26 de marzo 2021 - 23:05hs

La crisis económica, de sanidad y social provocada por el avance del covid-19 ha perjudicado la visibilidad de los planes reformistas del gobierno, pese a su vital importancia, incluso para este oscuro período pandémico.

Sin el drama del coronavirus, los cambios aprobados en la LUC, en áreas como la economía, la gestión del Estado y la educación, hubiesen tenido un mayor protagonismo, en la agenda pública y en el accionar del Poder Ejecutivo, hoy casi monopolizado por la urgencia que impuso la pandemia.

Las estadísticas comenzaron a reflejar la crisis del país.  Una de ellas, de esta semana, reveló el pronunciado declive del PIB en el promedio de 2020, de 5,9% en comparación al 2019, que la tibia recuperación del último trimestre del año no pudo mover demasiado la aguja, revelador de la profundidad de la caída de la economía.

Los estragos de la pandemia se constatan en la pérdida de empleo, aumento de la pobreza y de la indigencia, en la caída del consumo de los hogares y las exportaciones. 

Si Uruguay ya tuviera una regla fiscal consolidada, habría estado en mucho mejores condiciones para robustecer sus políticas sociales.  Chile, que tiene una regla fiscal desde 2001, es el mejor ejemplo de que no se trata de una medida teórica cuando se atraviesan períodos malos: gracias a ella, el gobierno de Sebastián Piñera ha podido echar mano a los estabilizadores automáticos del presupuesto –no recortar el gasto cuando caen los ingresos fiscales por una baja de la economía–, y una expansión de la política monetaria, dijo el lunes 22 Mario Marcel, presidente del Banco Central, en una entrevista en El País de Madrid. 

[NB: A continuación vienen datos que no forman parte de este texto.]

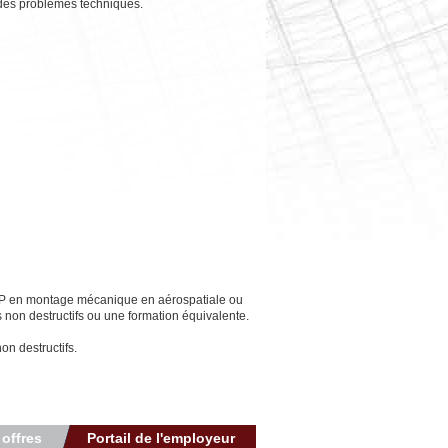
 des problèmes techniques.
EP en montage mécanique en aérospatiale ou
on destructifs ou une formation équivalente.
n destructifs.
 offres
Portail de l'employeur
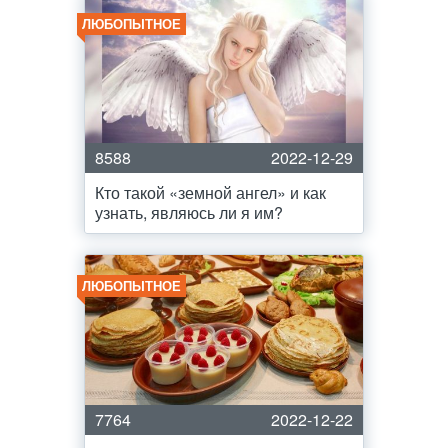
ЛЮБОПЫТНОЕ
8588
2022-12-29
Кто такой «земной ангел» и как
узнать, являюсь ли я им?
ЛЮБОПЫТНОЕ
7764
2022-12-22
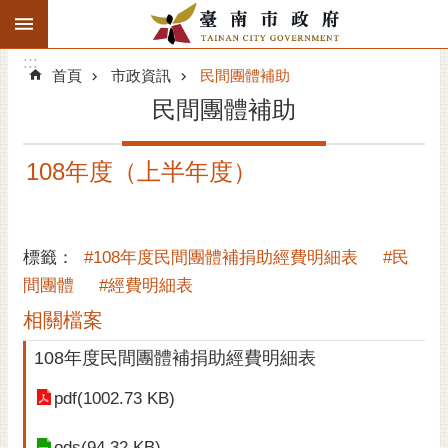
:::
搜
:::
跳到主要內容區塊
尋
:::
進
首頁
市政資訊
民間團體補助
階
民間團體補助
搜
尋
108年度（上半年度）
精彩府城
市府動態
標籤：
#108年度民間團體補捐助經費明細表
#民
市府團隊
間團體
#經費明細表
相關檔案
主題服務
108年度民間團體補捐助經費明細表
市政資訊
pdf(1002.73 KB)
市民互動
ods(94.32 KB)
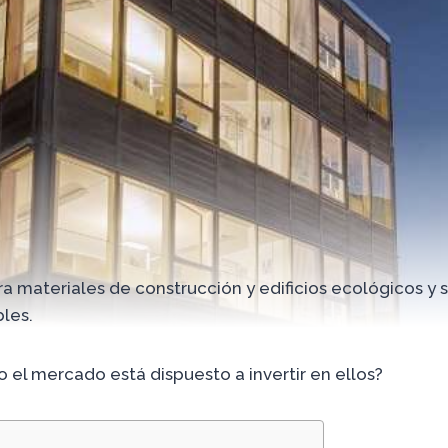
ra materiales de construcción y edificios ecológicos y 
les.
 el mercado está dispuesto a invertir en ellos?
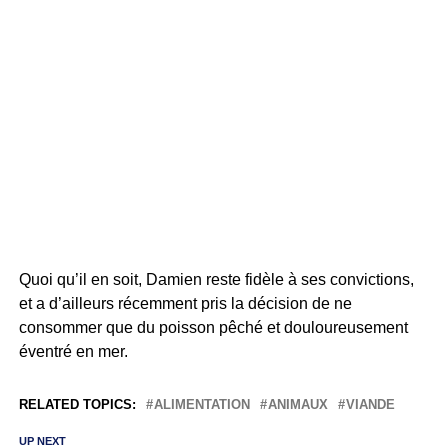
Quoi qu’il en soit, Damien reste fidèle à ses convictions,
et a d’ailleurs récemment pris la décision de ne
consommer que du poisson pêché et douloureusement
éventré en mer.
RELATED TOPICS:
ALIMENTATION
ANIMAUX
VIANDE
UP NEXT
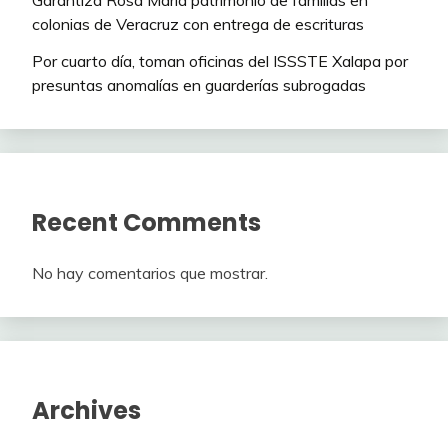
Garantiza Rosa María patrimonio de familias en
colonias de Veracruz con entrega de escrituras
Por cuarto día, toman oficinas del ISSSTE Xalapa por
presuntas anomalías en guarderías subrogadas
Recent Comments
No hay comentarios que mostrar.
Archives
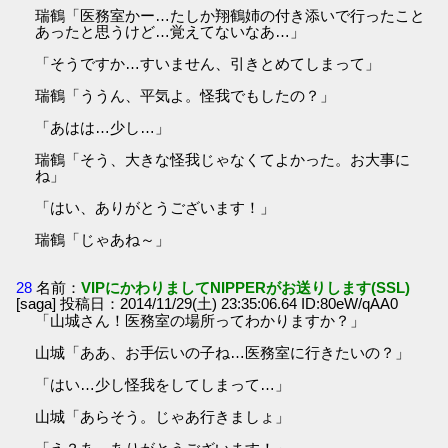
瑞鶴「医務室かー…たしか翔鶴姉の付き添いで行ったこと
あったと思うけど…覚えてないなあ…」
「そうですか…すいません、引きとめてしまって」
瑞鶴「ううん、平気よ。怪我でもしたの？」
「あはは…少し…」
瑞鶴「そう、大きな怪我じゃなくてよかった。お大事に
ね」
「はい、ありがとうございます！」
瑞鶴「じゃあね～」
28
名前：
VIPにかわりましてNIPPERがお送りします(SSL)
[saga] 投稿日：2014/11/29(土) 23:35:06.64 ID:80eW/qAA0
「山城さん！医務室の場所ってわかりますか？」
山城「ああ、お手伝いの子ね…医務室に行きたいの？」
「はい…少し怪我をしてしまって…」
山城「あらそう。じゃあ行きましょ」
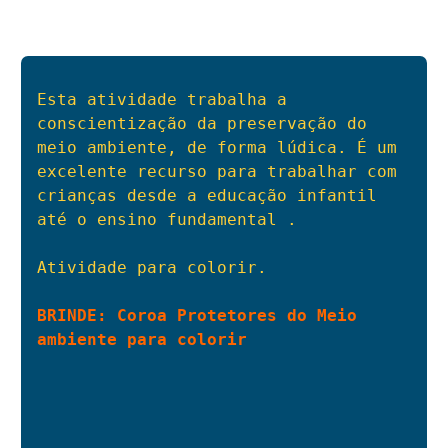
Esta atividade trabalha a 
conscientização da preservação do 
meio ambiente, de forma lúdica. É um 
excelente recurso para trabalhar com 
crianças desde a educação infantil 
até o ensino fundamental .

Atividade para colorir.

BRINDE: Coroa Protetores do Meio 
ambiente para colorir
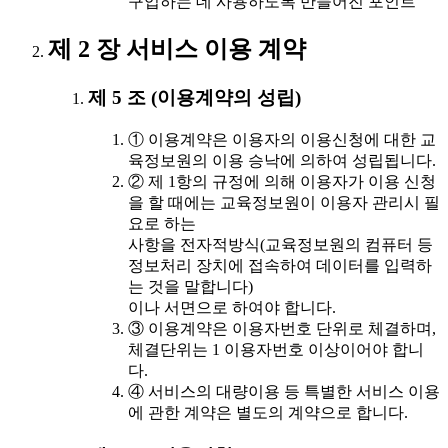
구입하는 데 사용하도록 만들어진 포인트
제 2 장 서비스 이용 계약
제 5 조 (이용계약의 성립)
① 이용계약은 이용자의 이용신청에 대한 교
육정보원의 이용 승낙에 의하여 성립됩니다.
② 제 1항의 규정에 의해 이용자가 이용 신청
을 할 때에는 교육정보원이 이용자 관리시 필
요로 하는
사항을 전자적방식(교육정보원의 컴퓨터 등
정보처리 장치에 접속하여 데이터를 입력하
는 것을 말합니다)
이나 서면으로 하여야 합니다.
③ 이용계약은 이용자번호 단위로 체결하며,
체결단위는 1 이용자번호 이상이어야 합니
다.
④ 서비스의 대량이용 등 특별한 서비스 이용
에 관한 계약은 별도의 계약으로 합니다.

Cuanto más en orden esté la casa, hay más posibilidades reales de hacer frente a eventos extremadamente negativos, como la pandemia, además de ser una condición sine qua non para el desarrollo humano.  

En ese sentido, el gobierno de Luis Lacalle Pou impulsa reformas en la buena dirección, a favor del mercado, de la inversión y de las exportaciones. En ese marco, este año enfrenta dos grandes desafíos, de diferente envergadura, pero que al final deberían reflejar la importancia del manejo macroeconómico responsable.

El primero, una nueva ronda de los Consejos de Salarios, en julio próximo, de cuyo resultado dependerá que se pueda cumplir con la meta inflacionaria. Una recuperación salarial que no refleje la realidad de las empresas, no solo dejará al desnudo inconsistencias macroeconómicas, sino que aumentará todavía más los costos laborales, perjudicará los precios de la producción y tendrá todo el potencial de acentuar la pérdida de una ya débil competitividad.

El segundo, es la reforma de la seguridad social que se analizará a partir de un  informe de una comisión de expertos. Sin una adecuación de los regímenes jubilatorios a los cambios demográficos, laborales y tecnológicos, las arcas del Estado seguirán sufriendo una imparable sangría fiscal, además de prolongar  una injusticia intergeneracional a favor de las generaciones mayores de incalculables efectos perniciosos.

De algún modo, el covid-19 dejó más expuesta las vulnerabilidades del país, particularmente en la gestión del Estado y en aspectos macroeconómicos, que terminan siendo fatal en una crisis y que, de no resolverse satisfactoriamente, también perjudicará la fase de recuperación.